Kassel described an era when San Bernardino was still operating like the wild west where everyone knew that vice was going on, but looked the other way when it came time stop it.
“Technically there were laws, but if they stopped prostitution it would have destroyed the city economically,” explained Kassel. “There was no public assistance then. Poor people went to the police. The police would then go to the prostitutes for money. It was the prostitutes who funded our public assistance programs.”
He estimated there were usually a population of about 800 prostitutes working in private houses. He said police collected two dollars from each girl to help the poor. “They were beautiful girls who were regulated and checked medically by Dr. Ivan Finkleberg.”

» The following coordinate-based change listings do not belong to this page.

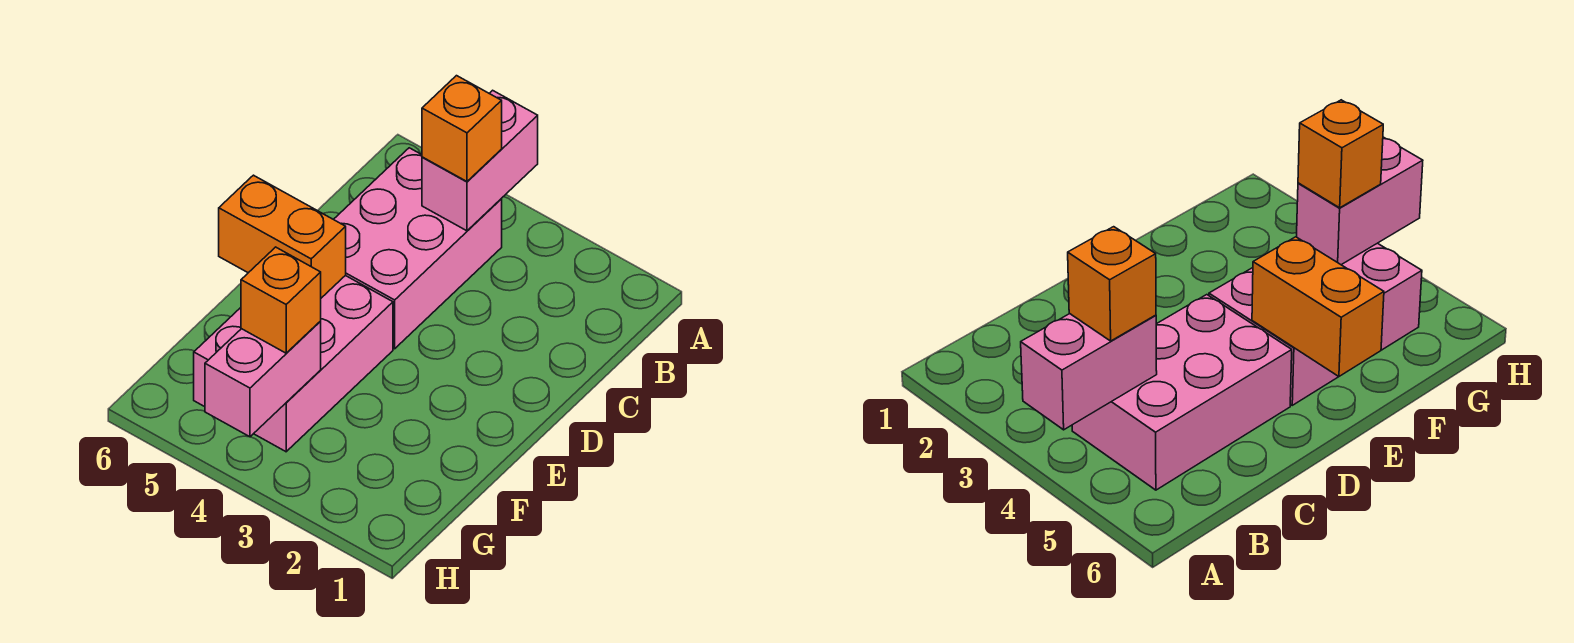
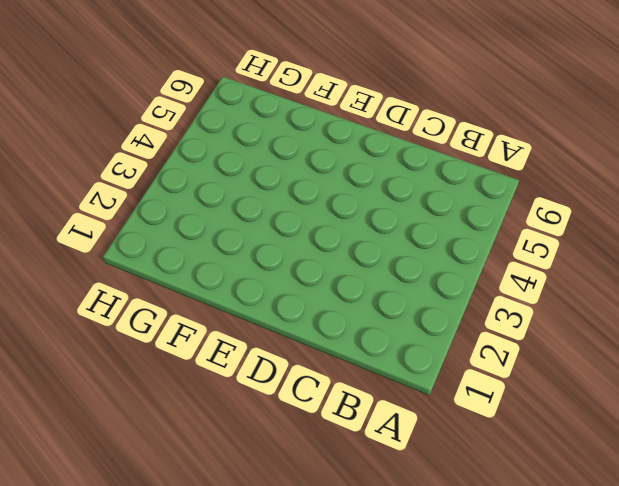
none -> pink 2x3 brick [334,148,502,349]
none -> pink 2x3 brick [194,275,393,452]

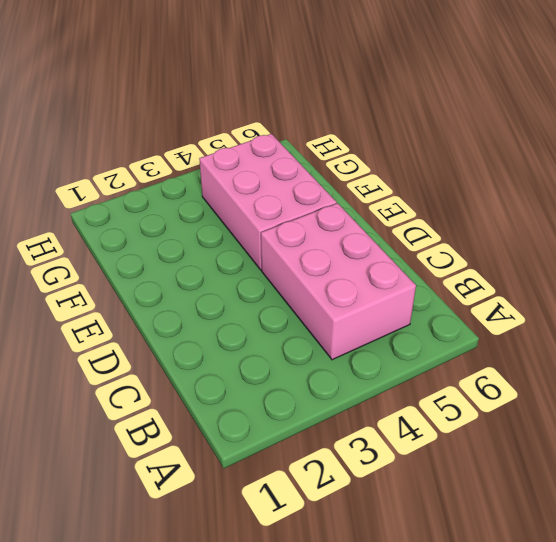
none -> pink 1x2 brick [422,90,538,231]
none -> orange 1x2 brick [219,175,346,298]

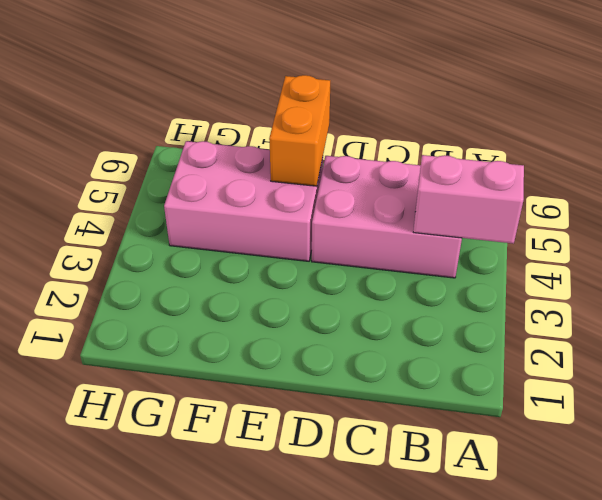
none -> pink 1x2 brick [205,321,321,437]
none -> orange 1x1 brick [422,76,502,181]

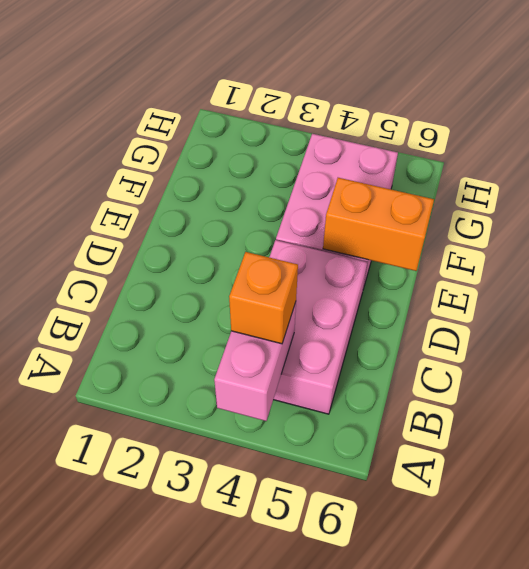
none -> pink 1x2 brick [205,321,321,437]
none -> orange 1x1 brick [241,247,321,353]

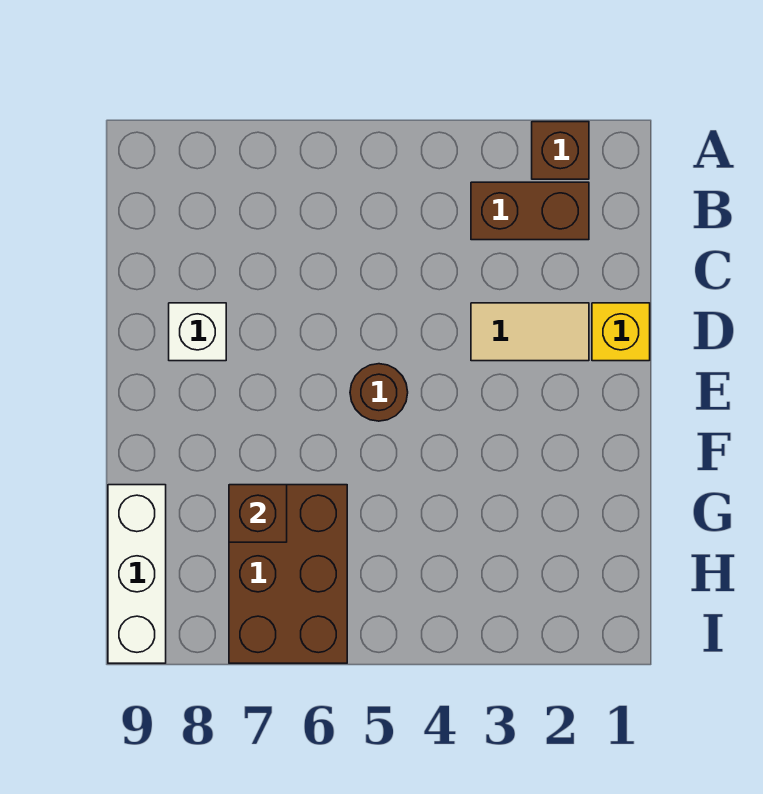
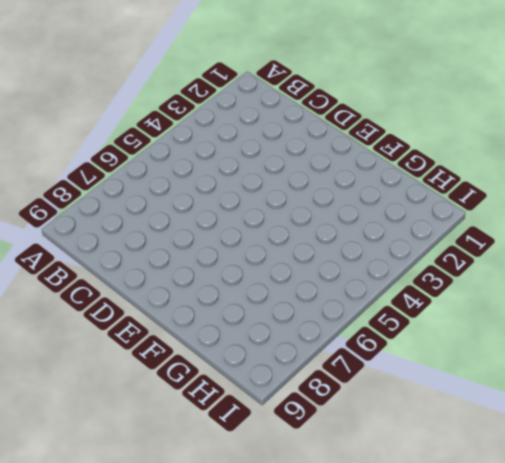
none -> brown 1x1 brick [532,122,589,179]
none -> brown 1x2 brick [471,182,589,240]

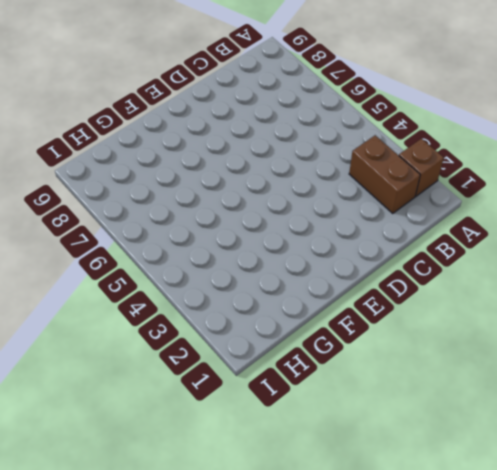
none -> yellow 1x1 brick [592,303,650,361]
none -> tan 1x2 tile [471,303,589,361]

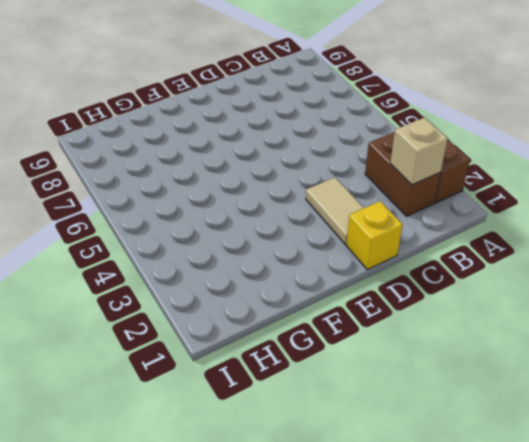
tan 1x1 brick [390,118,448,185] -> none
none -> white 1x1 brick [169,303,226,361]
none -> brown 1x1 round brick [350,364,408,421]

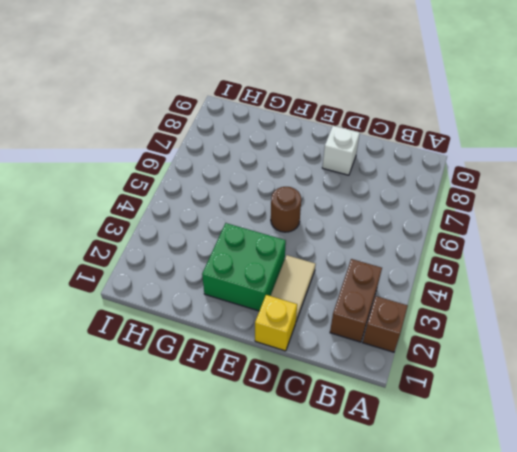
green 2x2 brick [202,223,286,311] -> none
none -> brown 2x3 brick [229,485,347,663]
none -> white 1x3 brick [108,485,166,663]

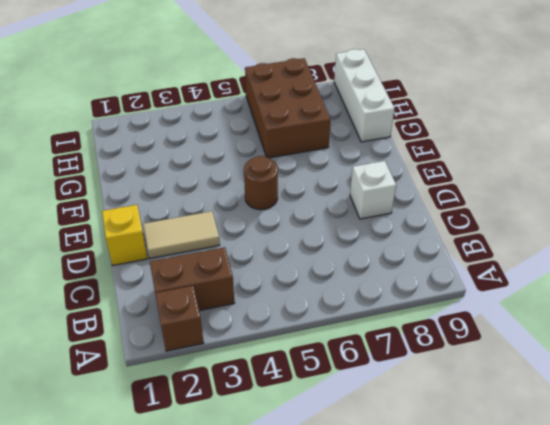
none -> brown 1x1 brick [229,485,287,542]

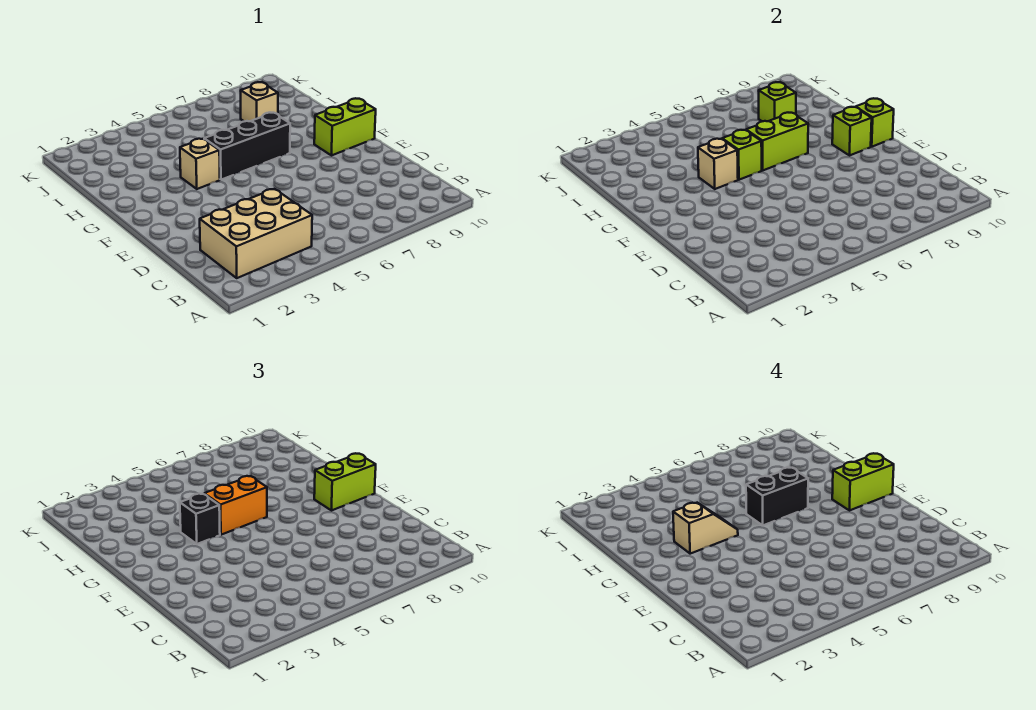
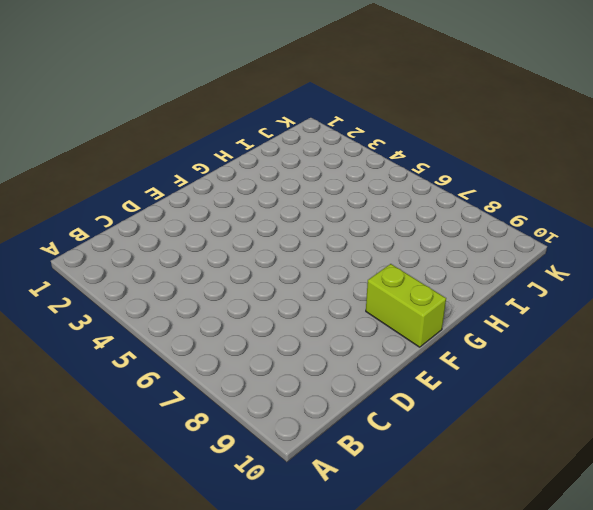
none -> tan 2x3 brick [200,189,312,278]
none -> tan 1x1 brick [180,139,220,189]
none -> black 1x3 brick [204,113,290,180]

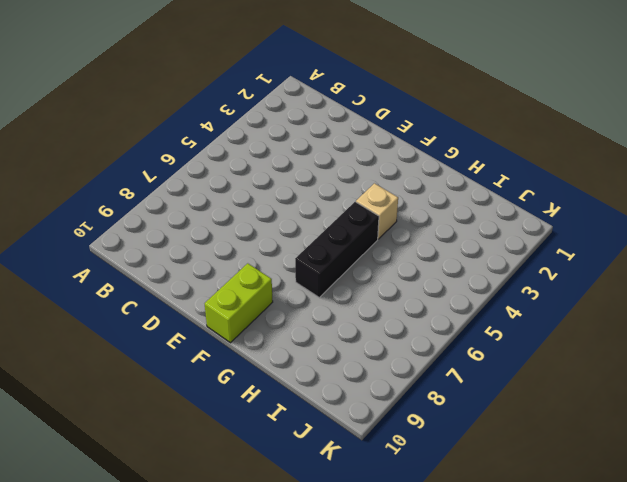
none -> tan 2x3 brick [200,189,312,278]
none -> tan 1x1 brick [241,82,278,121]
none -> lime 1x1 brick [832,107,872,156]

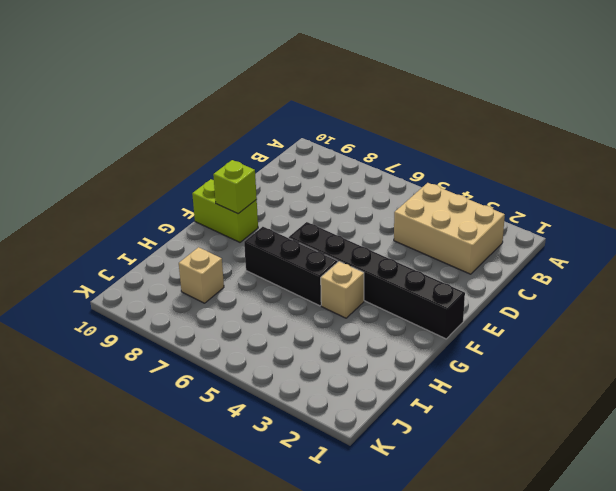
black 1x6 brick [289,222,465,339] -> none
none -> lime 1x1 brick [856,98,894,147]
none -> tan 1x1 brick [698,139,738,189]
none -> lime 1x1 brick [722,130,762,180]

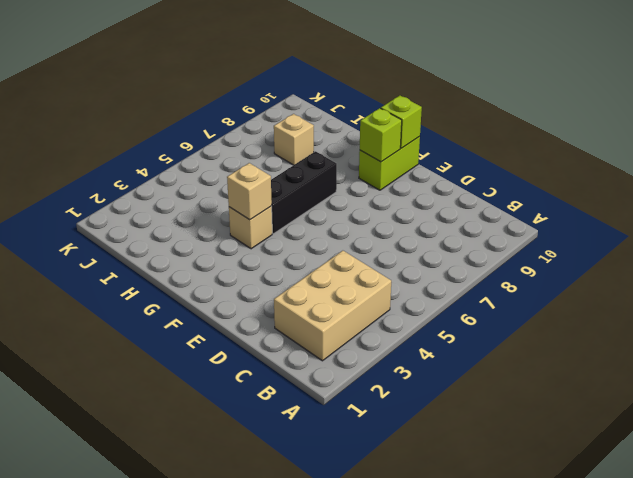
none -> lime 1x1 brick [722,130,762,180]
none -> lime 1x2 brick [746,113,808,170]
none -> lime 1x1 brick [759,82,796,121]

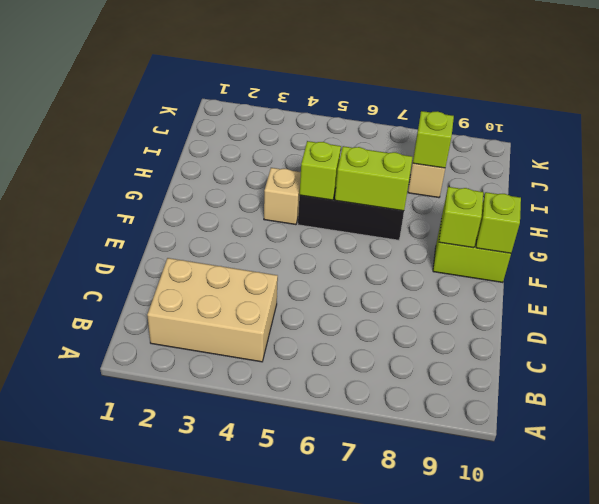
none -> tan 1x1 brick [698,139,738,189]
none -> lime 1x2 brick [314,453,376,511]
none -> black 1x1 brick [180,494,220,544]

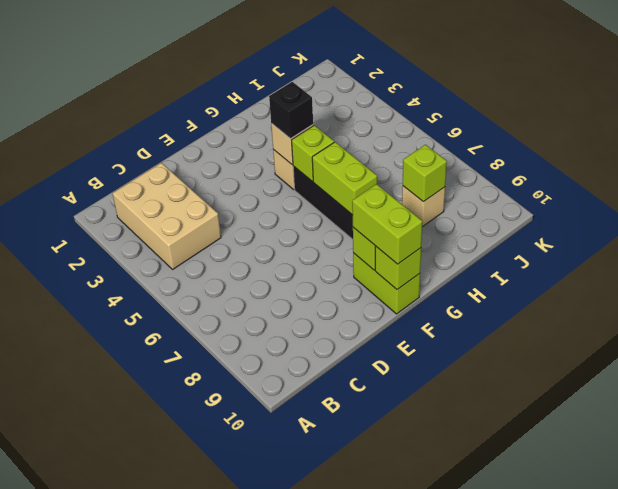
none -> orange 1x2 brick [204,476,267,535]
none -> lime 1x2 brick [832,453,894,511]
none -> tan 1x2 slope [673,503,738,554]

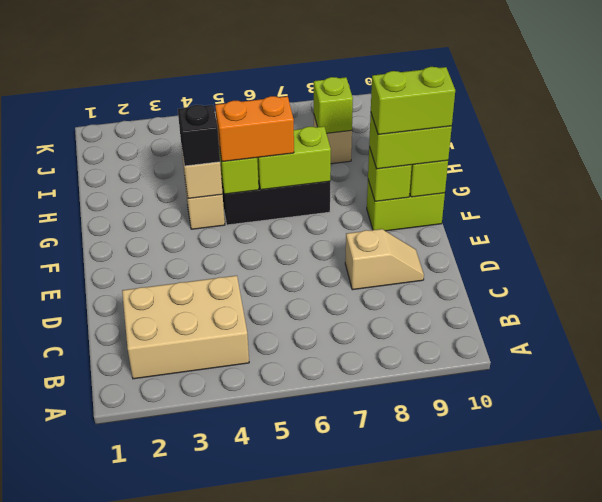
tan 1x2 slope [345,229,424,290] -> tan 1x2 slope moved to [673,503,738,554]
none -> black 1x2 brick [746,468,808,525]

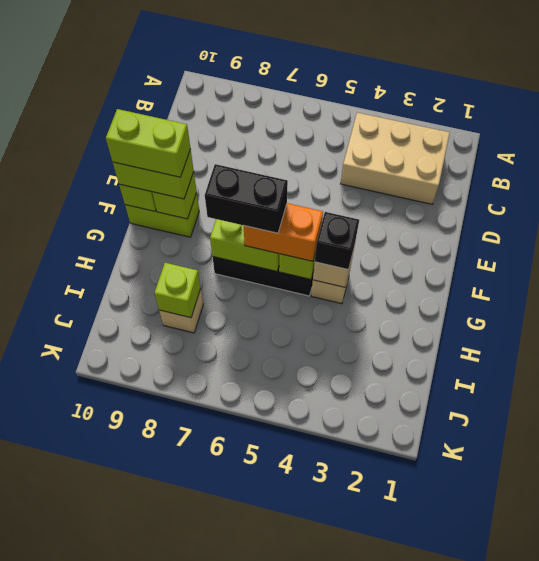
none -> tan 1x2 slope [673,503,738,554]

After World War II, San Bernardino started adhering to the progressive movement. In the late 1940’s Judge Donald E. Van Lueven, Mayor James A. Cunningham and other locals were joined by the FBI. The Associated Press reported that San Bernardino enacted the Mann Act, a federal law prohibiting human trafficking for immoral purposes.
By 1948, AP reported that “San Bernardino Vice Lord” Johnny Russo owned four local brothels. It took until 1959 before Russo was violated by U.S. Immigration and Naturalization Service and deported to his hometown of Palermo, Sicily. That basically put an end to the city’s 90-year practice of commercially operated houses of prostitution.
The shutdown ended prostitution’s profit-sharing with the city but never did wipe out the practice. Reports in the San Bernardino Evening Telegram told of new modes of prostitution such as call girls, message parlors, street walkers,and moving from motel to motel. The war on prostitution in San Bernardino continues today.